Task —
Retype the line with "right front paw: (315, 375)" in it, then each line after it to the end of the data, word for word.

Records contained in a dataset
Start of Block
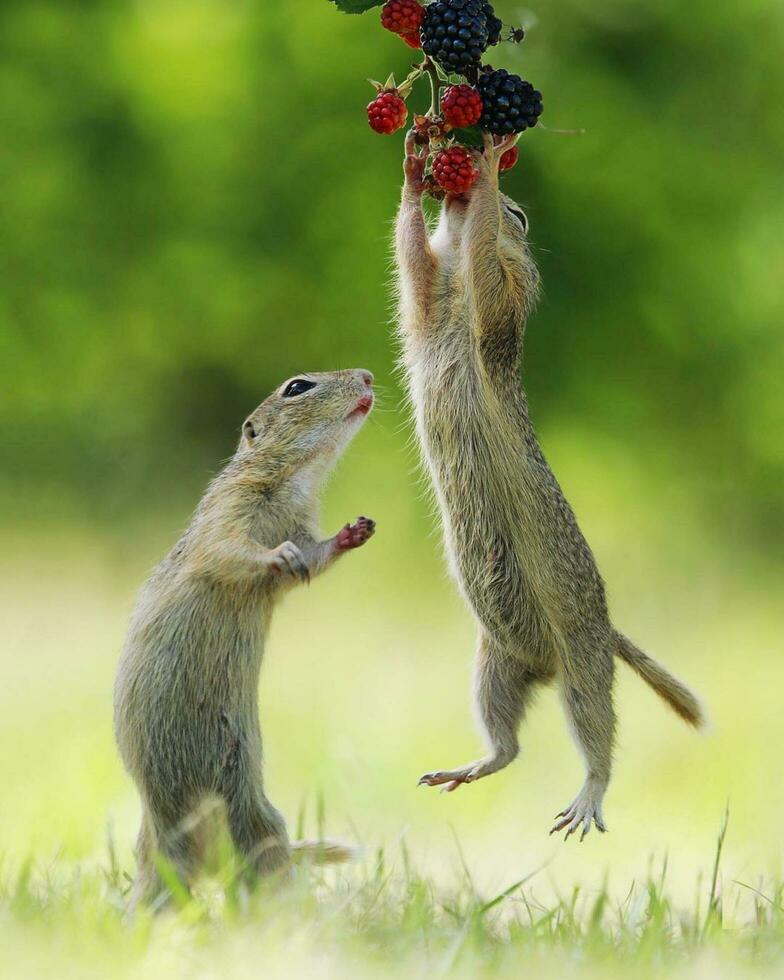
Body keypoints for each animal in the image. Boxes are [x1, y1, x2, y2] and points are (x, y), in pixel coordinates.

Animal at [113, 372, 376, 908]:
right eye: (297, 387)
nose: (368, 376)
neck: (295, 481)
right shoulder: (228, 508)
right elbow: (230, 549)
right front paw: (279, 555)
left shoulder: (301, 526)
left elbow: (314, 558)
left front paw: (354, 532)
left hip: (252, 816)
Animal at [396, 134, 708, 840]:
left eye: (521, 214)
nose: (454, 186)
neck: (453, 304)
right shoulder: (427, 302)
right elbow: (413, 258)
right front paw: (414, 166)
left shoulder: (501, 301)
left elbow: (488, 269)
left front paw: (483, 170)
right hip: (493, 665)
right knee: (509, 746)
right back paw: (468, 766)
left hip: (583, 666)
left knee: (599, 734)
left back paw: (589, 795)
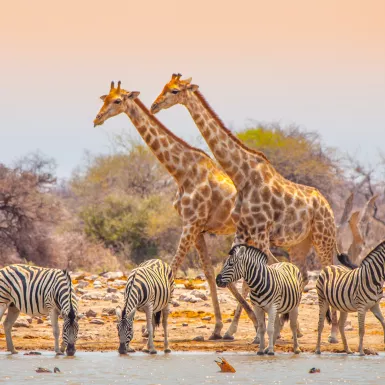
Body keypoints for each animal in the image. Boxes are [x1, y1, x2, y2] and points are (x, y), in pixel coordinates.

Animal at [92, 81, 258, 340]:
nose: (97, 118)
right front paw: (216, 327)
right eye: (105, 99)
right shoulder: (197, 228)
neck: (182, 171)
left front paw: (150, 325)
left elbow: (173, 269)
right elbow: (207, 273)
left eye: (117, 101)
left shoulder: (190, 223)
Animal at [150, 73, 340, 342]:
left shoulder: (260, 232)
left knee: (328, 273)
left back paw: (332, 333)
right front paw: (258, 329)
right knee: (302, 274)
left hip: (324, 239)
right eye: (164, 87)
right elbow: (234, 278)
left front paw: (264, 328)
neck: (242, 176)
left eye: (175, 91)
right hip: (299, 244)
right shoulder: (243, 231)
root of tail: (327, 205)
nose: (154, 105)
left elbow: (261, 275)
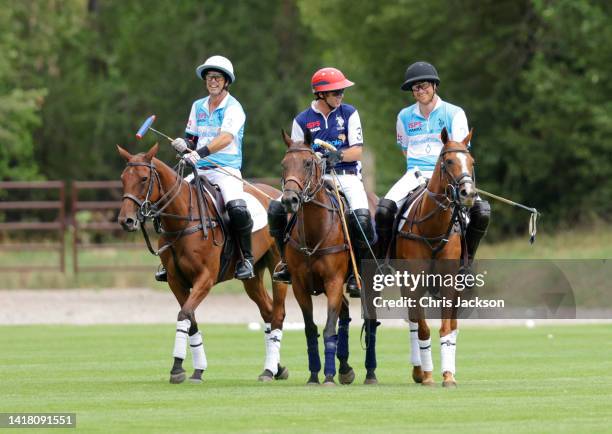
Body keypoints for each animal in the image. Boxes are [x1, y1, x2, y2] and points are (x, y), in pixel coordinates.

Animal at [117, 145, 290, 384]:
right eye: (123, 178)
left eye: (143, 178)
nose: (126, 221)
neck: (183, 220)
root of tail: (274, 194)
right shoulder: (175, 281)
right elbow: (190, 319)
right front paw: (196, 369)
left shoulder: (205, 278)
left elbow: (184, 315)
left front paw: (177, 368)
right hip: (253, 276)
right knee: (268, 311)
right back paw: (277, 368)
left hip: (276, 267)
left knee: (278, 314)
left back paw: (269, 370)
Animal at [278, 131, 378, 384]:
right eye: (284, 164)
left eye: (307, 162)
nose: (289, 200)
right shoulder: (300, 285)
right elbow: (311, 329)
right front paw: (315, 375)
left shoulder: (333, 281)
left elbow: (329, 329)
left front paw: (329, 376)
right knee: (345, 312)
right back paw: (345, 368)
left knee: (371, 321)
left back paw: (370, 372)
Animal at [394, 127, 476, 388]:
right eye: (448, 161)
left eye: (472, 161)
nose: (468, 193)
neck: (433, 228)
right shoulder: (414, 282)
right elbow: (422, 329)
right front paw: (428, 375)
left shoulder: (450, 283)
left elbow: (446, 328)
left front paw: (448, 375)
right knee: (412, 321)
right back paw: (419, 371)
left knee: (454, 324)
End of Block
Response area —
right front paw: (315, 375)
left shoulder: (333, 281)
left elbow: (329, 329)
left front paw: (329, 376)
right knee: (345, 312)
right back paw: (345, 368)
left knee: (371, 321)
left back paw: (370, 372)
Animal at [394, 127, 476, 388]:
right eye: (448, 161)
left eye: (472, 161)
nose: (468, 193)
neck: (433, 228)
right shoulder: (414, 282)
right elbow: (422, 329)
right front paw: (428, 375)
left shoulder: (450, 283)
left elbow: (446, 328)
left front paw: (448, 375)
right knee: (412, 321)
right back paw: (419, 371)
left knee: (454, 324)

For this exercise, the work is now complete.